(Text passage begins)

Once more Barbara and Peter moved, for the last time in her life. They rented the drab little place on Route 63, for which Barbara at first paid $35 a month, in cash. When she died, she was paying $55; she died two days before the rent was due.

For someone whose girlhood had been as careful as Barbara's, it seemed a pitiful place to live. The heating system consisted of one kerosene heater in the corner of the living room. The blue flowered linoleum was cracking, and curling up at the edges. The house was always cold, from late fall until late spring. Barbara wrote to her welfare worker that fuel was one of her biggest expenses, and that in order to save hot water, she took very few baths. Barbara explained that the electrical bill was very high because often she had to turn on all the appliances she had, even the toaster and the iron, to warm the place. The clothing inventory Barbara submitted to welfare listed a skirt, a housedress, and a girdle, but no pajamas; because the house was so cold, she went to bed wearing her daytime clothes and slept in a sleeping bag.

For all its flaws, this house was home for Barbara and Peter. Although there were tensions between them, and sometimes Peter mentioned to friends that he'd like to move out, he never did. He'd say his mother needed him home, and he'd go back. They had some good times. Peter liked to work on model planes, and Barbara went to Mario's Barber Shop in Canaan and got him a straight razor with a black plastic handle, so he wouldn't cut his fingers when he worked. While Peter crafted balsa wood, or read car manuals, or played his guitar, Barbara listened to the radio and watched TV, read, and drank.

“She lived the way she liked livin',” Peter said, and in this little house on Route 63 Barbara could live precisely as she pleased. She could drink, and sing arias all night, and sit outdoors in the snow, reading under the floodlights. She could do whatever sad, doomed, compulsive things she wanted to do, or needed to do, and she didn't have to explain things that couldn't be explained anyway, perhaps not even to herself. She could diminish herself, even destroy herself, and while there were people to notice—“I watched her go downhill steadily,” the owner of Bob's Clothing Store said gloomily—there was no one to stop her. In this drab little house, Barbara Gibbons had only herself to confront, and when she packed for the move, she kept out Hilda's book of wild birds and gave it to the Falls Village Library.

(Text passage ends)

Instructions:
- 1) Using the passage about the house on Route 63, decide whether each statement agrees with it. Answer yes or no for each, quoting the words from the passage that decide it.
(a) Barbara was paying $55 a month in rent when she died.
(b) The house was heated by a wood stove.
(c) Peter moved out of the house.
- 2) Please explain in one to three sentences why Barbara's electrical bill was very high, according to the passage about the house on Route 63.
- 3) Answer each question from the passage about the house on Route 63.
(a) How much rent did Barbara pay each month at first?
(b) Where did Barbara get Peter's straight razor?
(c) What did Barbara give to the Falls Village Library?

(Input data begins)

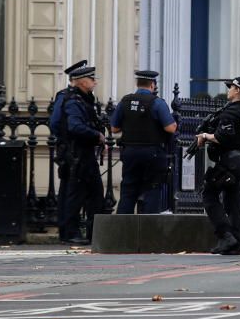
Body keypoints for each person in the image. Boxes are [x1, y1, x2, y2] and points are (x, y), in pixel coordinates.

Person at [198, 77, 240, 255]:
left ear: (238, 90)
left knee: (209, 194)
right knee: (233, 202)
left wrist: (206, 135)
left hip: (227, 161)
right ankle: (236, 243)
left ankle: (225, 235)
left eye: (231, 87)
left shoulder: (231, 113)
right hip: (239, 162)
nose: (229, 90)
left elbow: (222, 137)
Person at [111, 70, 178, 214]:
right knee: (152, 190)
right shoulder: (157, 103)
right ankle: (148, 230)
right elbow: (171, 128)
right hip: (152, 153)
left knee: (128, 190)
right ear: (153, 85)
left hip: (129, 152)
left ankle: (123, 230)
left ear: (137, 83)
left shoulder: (125, 101)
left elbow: (114, 128)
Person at [58, 64, 106, 245]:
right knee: (76, 194)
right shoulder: (73, 101)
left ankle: (93, 232)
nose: (95, 82)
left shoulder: (84, 100)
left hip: (83, 152)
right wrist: (96, 135)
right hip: (77, 153)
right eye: (91, 79)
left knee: (93, 194)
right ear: (81, 82)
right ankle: (71, 232)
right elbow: (75, 126)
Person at [50, 60, 87, 240]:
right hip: (71, 150)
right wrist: (66, 141)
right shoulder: (66, 97)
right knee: (70, 190)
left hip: (74, 149)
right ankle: (68, 230)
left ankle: (70, 229)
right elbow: (56, 123)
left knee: (74, 190)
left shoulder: (78, 97)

(Input data ends)

Answers for the tasks:
- 1)
(a) Yes: "When she died, she was paying $55"
(b) No: "The heating system consisted of one kerosene heater in the corner of the living room."
(c) No: "sometimes Peter mentioned to friends that he'd like to move out, he never did."

- 2) Barbara often had to turn on every appliance she had, even the toaster and the iron, to warm the place. The house was always cold from late fall until late spring.

- 3)
(a) $35 a month, in cash.
(b) At Mario's Barber Shop in Canaan.
(c) Hilda's book of wild birds.